= Inverse Laplace transform =

Mathematical operation

In mathematics, the inverse Laplace transform of a function $F$ is a real function $f$ that is piecewise-continuous, exponentially-restricted (that is, $|f(t)|\leq Me^{\alpha t}$ $\forall t \geq 0$ for some constants $M > 0$ and $\alpha \in \mathbb{R}$) and has the property:
 $\mathcal{L}\{f\}(s) = F(s),$
where $\mathcal{L}$ denotes the Laplace transform.

It can be proven that, if a function $F$ has the inverse Laplace transform $f$, then $f$ is uniquely determined (considering functions that differ from each other only on a point set having Lebesgue measure zero as the same). This result was first proven by Mathias Lerch in 1903 and is known as Lerch's theorem.

The Laplace transform and the inverse Laplace transform together have a number of properties that make them useful for analysing linear dynamical systems.

== Bromwich's inverse formula ==
There is an integral formula for the inverse Laplace transform, called the Bromwich's inversion formula and is given by the line integral:
$f(t) = \mathcal{L}^{-1} \{F(s)\}(t) = \frac{1}{2\pi i}\lim_{T\to\infty}\int_{\gamma-iT}^{\gamma+iT}e^{st}F(s)\,ds$
where the integration is done along the vertical line $\textrm{Re}(s) = \gamma$ in the complex plane such that $\gamma$ is greater than the real part of all singularities of $F$ and $F$ is bounded on the line, for example if the contour path is in the region of convergence.

In the common special case where all singularities, $s_k$, satisfy $\Re(s_k)<0$ (i.e., lie in the open left half‑plane), or $F$ is an entire function, then $\gamma$ can be set to zero and the above inverse integral formula becomes identical to the inverse Fourier transform.

In practice, computing the complex integral can be done by using the Cauchy residue theorem.

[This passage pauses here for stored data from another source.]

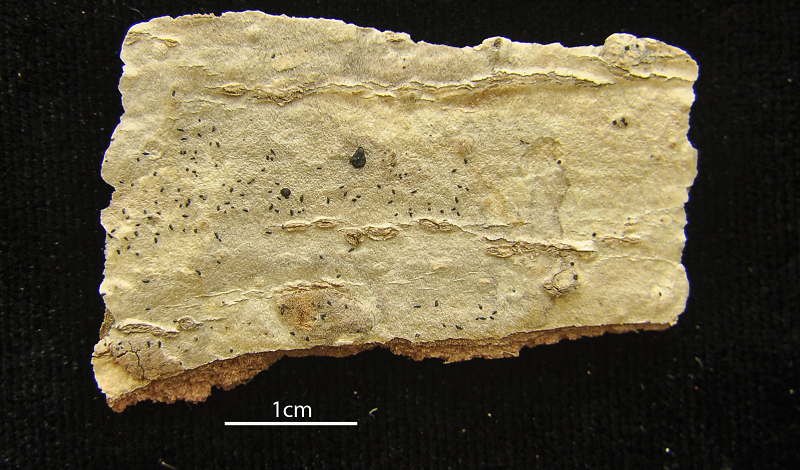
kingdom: Fungi
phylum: Ascomycota
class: Arthoniomycetes
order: Arthoniales
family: Arthoniaceae
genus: Arthonia
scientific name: Arthonia excipienda
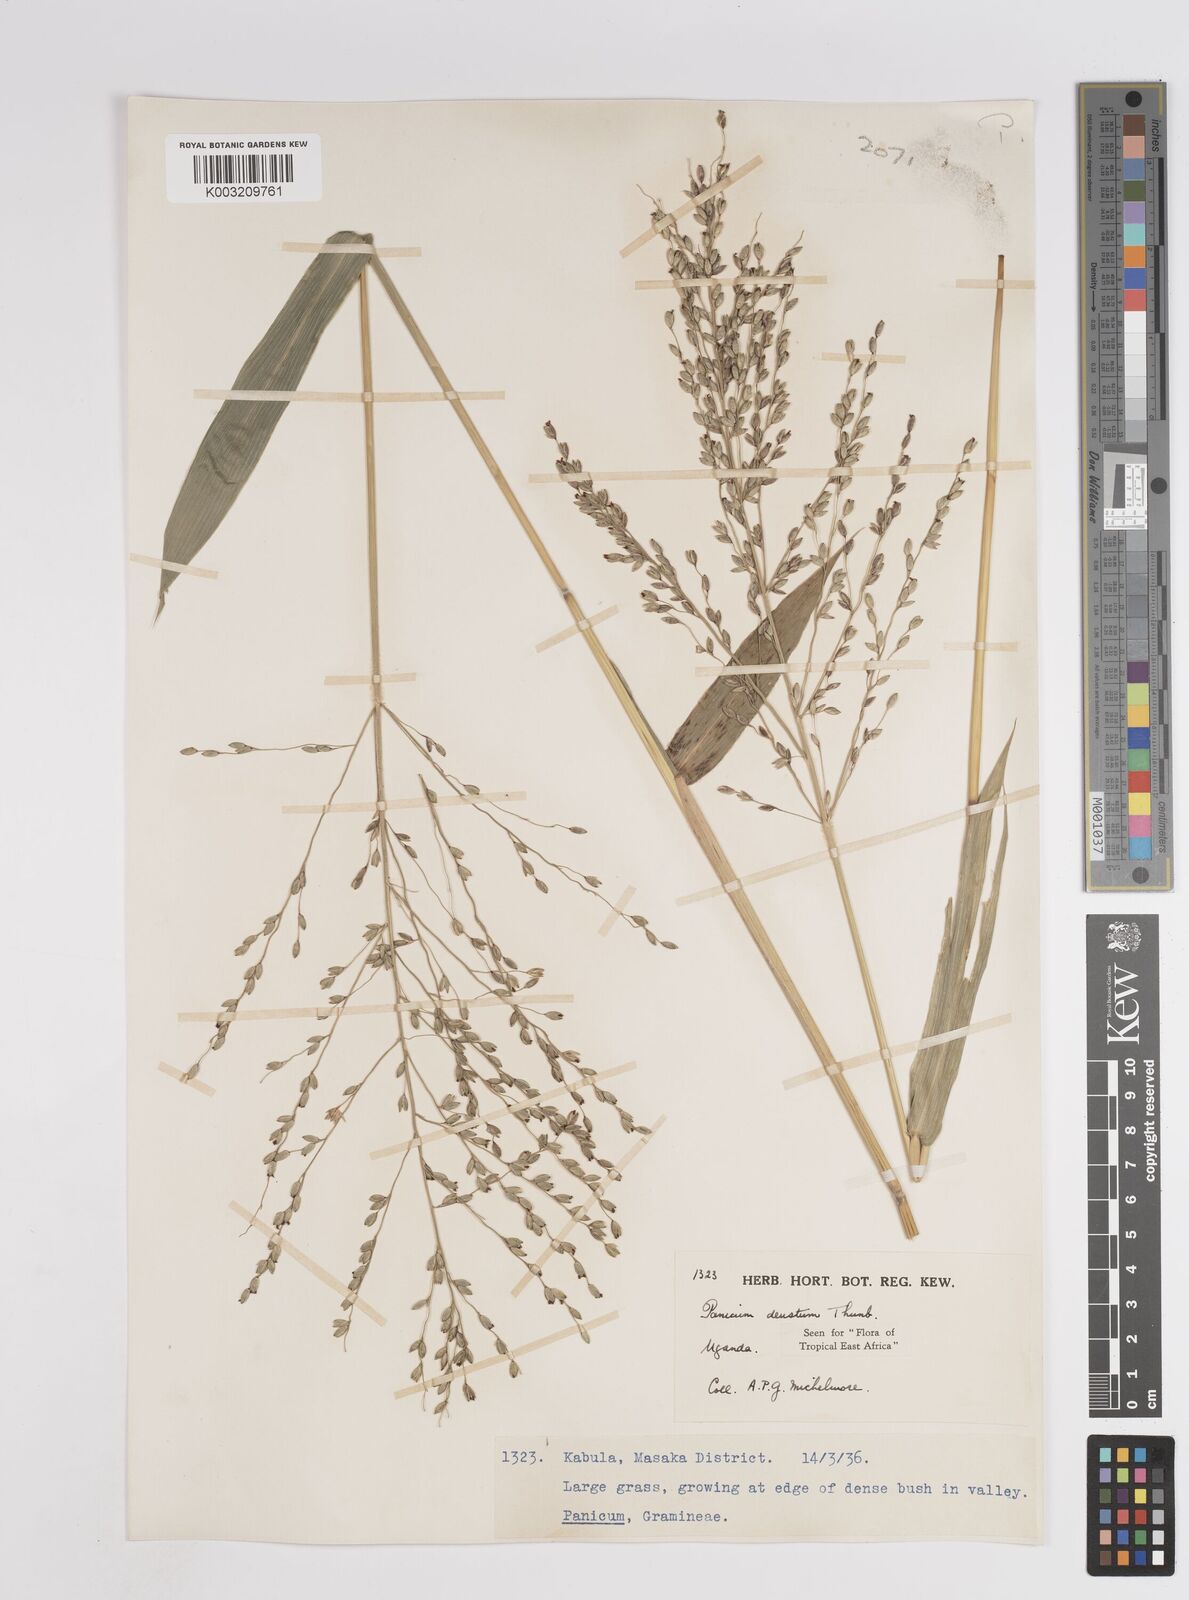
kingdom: Plantae
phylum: Tracheophyta
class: Liliopsida
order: Poales
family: Poaceae
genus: Panicum
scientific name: Panicum deustum
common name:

This integral is closely related to the Mellin inversion theorem for the Mellin transform.

== Post's inversion formula ==
Post's inversion formula for Laplace transforms, named after Emil Post, is a simple-looking but usually impractical formula for evaluating an inverse Laplace transform.

The statement of the formula is as follows: Let $f$ be a continuous function on the interval $[0,\infty)$ of exponential order, i.e.
 $\sup_{t>0} \frac{f(t)}{e^{bt}} < \infty$
for some real number $b$. Then for all $s > b$, the Laplace transform for $f$ exists and is infinitely differentiable with respect to $s$. Furthermore, if $F$ is the Laplace transform of $f$, then the inverse Laplace transform of $F$ is given by
 $$f(t) = \mathcal{L}^{-1} \{F\}(t)
 = \lim_{k \to \infty} \frac{(-1)^k}{k!} \left( \frac{k}{t} \right) ^{k+1} F^{(k)} \left( \frac{k}{t} \right)$$
for $t > 0$, where $F^{(k)}$ is the $k$th derivative of $F$ with respect to $s$.

As can be seen from the formula, the need to evaluate derivatives of arbitrarily high orders renders this formula impractical for most purposes.

With the advent of powerful personal computers, the main efforts to use this formula have come from dealing with approximations or asymptotic analysis of the inverse Laplace transform, using the Grunwald–Letnikov differintegral to evaluate the derivatives.

Post's inversion has attracted interest due to the improvement in computational science and the fact that it is not necessary to know where the poles of $F$ lie, which make it possible to calculate the asymptotic behaviour for big $x$ using inverse Mellin transforms for several arithmetical functions related to the Riemann hypothesis.